Is solar power now the cheapest source of energy?
In most of the world, yes it is. The International Energy Agency confirmed in their 2024 World Energy Outlook that solar PV is now the cheapest source of new electricity generation in most markets. Not projected to be in a decade. Right now, today.
The numbers are kind of staggering if you haven’t looked at them recently. The levelised cost of solar electricity has dropped over 90% since 2010. In sunny regions new solar installations produce power for around $20 to $30 per megawatt-hour. New coal plants come in at $65 to $150 per MWh. Gas is around $40 to $75. Even existing fossil fuel plants that are already built and paid for are increasingly more expensive to just run than building brand new solar from scratch.
That’s a massive economic shift in about 15 years and I don’t think most people have fully registered how significant it is.

Why Solar Power Cheapest Energy Source is So Affordable
As the world looks for sustainable solutions, Solar Power Cheapest Energy Source has finally become a reality in most global markets, offering a massive economic shift away from expensive fossil fuels.
Manufacturing scale, more than anything else.
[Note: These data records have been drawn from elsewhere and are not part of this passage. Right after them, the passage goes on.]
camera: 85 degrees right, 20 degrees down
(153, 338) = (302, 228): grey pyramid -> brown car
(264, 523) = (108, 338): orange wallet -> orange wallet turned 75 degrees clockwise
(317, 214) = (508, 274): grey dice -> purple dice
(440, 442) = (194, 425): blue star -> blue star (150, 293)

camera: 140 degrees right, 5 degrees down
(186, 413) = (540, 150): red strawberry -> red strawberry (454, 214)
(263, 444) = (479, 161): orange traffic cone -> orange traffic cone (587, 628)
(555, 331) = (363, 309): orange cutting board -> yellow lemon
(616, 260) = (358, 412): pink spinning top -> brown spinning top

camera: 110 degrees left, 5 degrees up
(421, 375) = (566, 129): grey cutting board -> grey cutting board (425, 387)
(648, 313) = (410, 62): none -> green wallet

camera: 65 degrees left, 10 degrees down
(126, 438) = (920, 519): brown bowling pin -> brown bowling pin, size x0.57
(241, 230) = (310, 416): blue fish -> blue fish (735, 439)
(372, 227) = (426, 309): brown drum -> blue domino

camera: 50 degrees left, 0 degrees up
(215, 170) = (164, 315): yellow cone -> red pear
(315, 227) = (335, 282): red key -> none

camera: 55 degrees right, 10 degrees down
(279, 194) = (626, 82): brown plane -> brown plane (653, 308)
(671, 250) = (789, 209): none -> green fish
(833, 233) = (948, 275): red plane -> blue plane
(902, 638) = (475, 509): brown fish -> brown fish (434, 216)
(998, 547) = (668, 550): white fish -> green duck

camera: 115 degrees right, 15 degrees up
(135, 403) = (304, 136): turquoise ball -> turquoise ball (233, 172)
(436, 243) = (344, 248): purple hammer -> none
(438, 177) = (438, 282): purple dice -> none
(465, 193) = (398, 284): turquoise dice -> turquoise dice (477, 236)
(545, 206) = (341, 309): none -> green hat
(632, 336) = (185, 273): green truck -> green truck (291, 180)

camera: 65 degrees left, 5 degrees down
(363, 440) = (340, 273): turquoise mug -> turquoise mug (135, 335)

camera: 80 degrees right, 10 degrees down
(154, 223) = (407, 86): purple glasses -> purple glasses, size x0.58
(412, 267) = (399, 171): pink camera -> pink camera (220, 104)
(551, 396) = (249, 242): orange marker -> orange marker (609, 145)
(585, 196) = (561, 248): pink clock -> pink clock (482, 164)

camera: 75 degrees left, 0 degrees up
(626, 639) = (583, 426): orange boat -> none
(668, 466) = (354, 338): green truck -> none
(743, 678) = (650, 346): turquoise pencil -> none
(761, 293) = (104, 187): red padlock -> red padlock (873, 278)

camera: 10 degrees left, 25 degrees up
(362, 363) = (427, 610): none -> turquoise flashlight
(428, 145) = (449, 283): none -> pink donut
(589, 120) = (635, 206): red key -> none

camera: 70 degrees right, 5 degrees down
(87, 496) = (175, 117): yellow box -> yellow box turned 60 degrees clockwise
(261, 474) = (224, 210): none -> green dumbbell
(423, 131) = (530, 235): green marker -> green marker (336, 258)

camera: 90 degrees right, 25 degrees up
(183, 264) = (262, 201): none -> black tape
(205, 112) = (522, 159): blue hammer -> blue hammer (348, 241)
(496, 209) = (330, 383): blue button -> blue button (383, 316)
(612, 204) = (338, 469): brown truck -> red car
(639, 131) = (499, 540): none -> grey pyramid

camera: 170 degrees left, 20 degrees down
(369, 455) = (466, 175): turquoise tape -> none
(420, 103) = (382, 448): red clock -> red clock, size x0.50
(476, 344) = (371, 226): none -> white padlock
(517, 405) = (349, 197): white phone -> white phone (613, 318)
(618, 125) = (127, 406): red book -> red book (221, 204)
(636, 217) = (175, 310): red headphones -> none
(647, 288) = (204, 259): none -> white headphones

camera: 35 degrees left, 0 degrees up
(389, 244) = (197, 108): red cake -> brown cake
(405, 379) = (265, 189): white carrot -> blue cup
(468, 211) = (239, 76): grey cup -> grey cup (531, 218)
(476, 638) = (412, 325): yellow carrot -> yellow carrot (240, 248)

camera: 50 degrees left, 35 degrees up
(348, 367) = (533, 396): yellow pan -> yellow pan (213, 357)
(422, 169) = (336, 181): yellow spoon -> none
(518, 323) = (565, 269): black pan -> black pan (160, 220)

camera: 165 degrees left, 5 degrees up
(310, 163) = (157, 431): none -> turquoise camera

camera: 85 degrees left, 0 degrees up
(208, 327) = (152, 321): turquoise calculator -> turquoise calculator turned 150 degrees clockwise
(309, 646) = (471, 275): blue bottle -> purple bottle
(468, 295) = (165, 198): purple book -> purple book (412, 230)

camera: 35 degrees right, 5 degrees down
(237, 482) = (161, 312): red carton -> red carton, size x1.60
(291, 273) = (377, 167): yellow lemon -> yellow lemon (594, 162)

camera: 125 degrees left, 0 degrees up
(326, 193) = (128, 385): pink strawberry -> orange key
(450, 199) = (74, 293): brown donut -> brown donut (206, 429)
China went all in on solar panel production starting around 2010. By 2024 Chinese manufacturers were producing over 80% of the world’s panels. That kind of scale just crushes costs in ways nobody in the industry had predicted.
Panel efficiency improved steadily too. Standard commercial panels now convert 22 to 24 percent of sunlight to electricity, up from about 15% in 2010. Better silicon processing, new cell architectures like PERC and now TOPCon, the technology keeps getting incrementally better.
Soft costs came down as well. Permitting got faster in a lot of places. Installation techniques got more standardised. Banks got comfortable with solar’s risk profile so financing got cheaper.
So We’ve Solved Clean Energy Then?
No, and anyone who says otherwise isn’t being honest. Solar’s fundamental limitation hasn’t changed, the sun doesn’t shine at night. Or on cloudy days. Or much at all during winter at high latitudes.
Cheap generation is only useful if you can store the electricity or move it to where people need it when they need it. Grid-scale battery storage is growing fast but still pricey for anything beyond a few hours. The grid infrastructure in many countries physically can’t handle all the solar being built. Curtailment, which is just throwing away perfectly good solar electricity because the grid is full, is already a real problem in California and parts of China.
So we solved the generation problem, mostly. Storage and transmission are the bottlenecks now.
Comparison of Solar Power Cheapest Energy Source vs fossil fuels
Countries Leading the Solar Power Cheapest Energy Source Race
As the world looks for sustainable solutions, Solar Power Cheapest Energy Source has finally become a reality in most global markets, offering a massive economic shift away from expensive fossil fuels.
China installed more solar in 2024 alone than the entire world installed in 2022. Let that sink in. The US, India, Brazil, and parts of the Middle East are all scaling quickly. Europe’s growth slowed a bit because of grid connection backlogs, not because of lack of interest.

Frequently Asked Questions
Is solar really cheaper than fossil fuels?
For new electricity generation in most places, yes. The IEA and multiple independent analyses all say the same thing.
Why is it so cheap?
Massive manufacturing scale, mainly in China. Plus improved panel efficiency and lower financing costs.
What’s the biggest problem then?
Intermittency. Solar only works during daylight. We still need major investment in storage and grid infrastructure.
How efficient are the panels?
Commercial ones are at 22 to 24 percent now. Lab records are above 47% for experimental multi-junction cells.
Will it keep getting cheaper?
Probably, though the cost drops are slowing down. The biggest future gains will likely come from better storage rather than cheaper panels.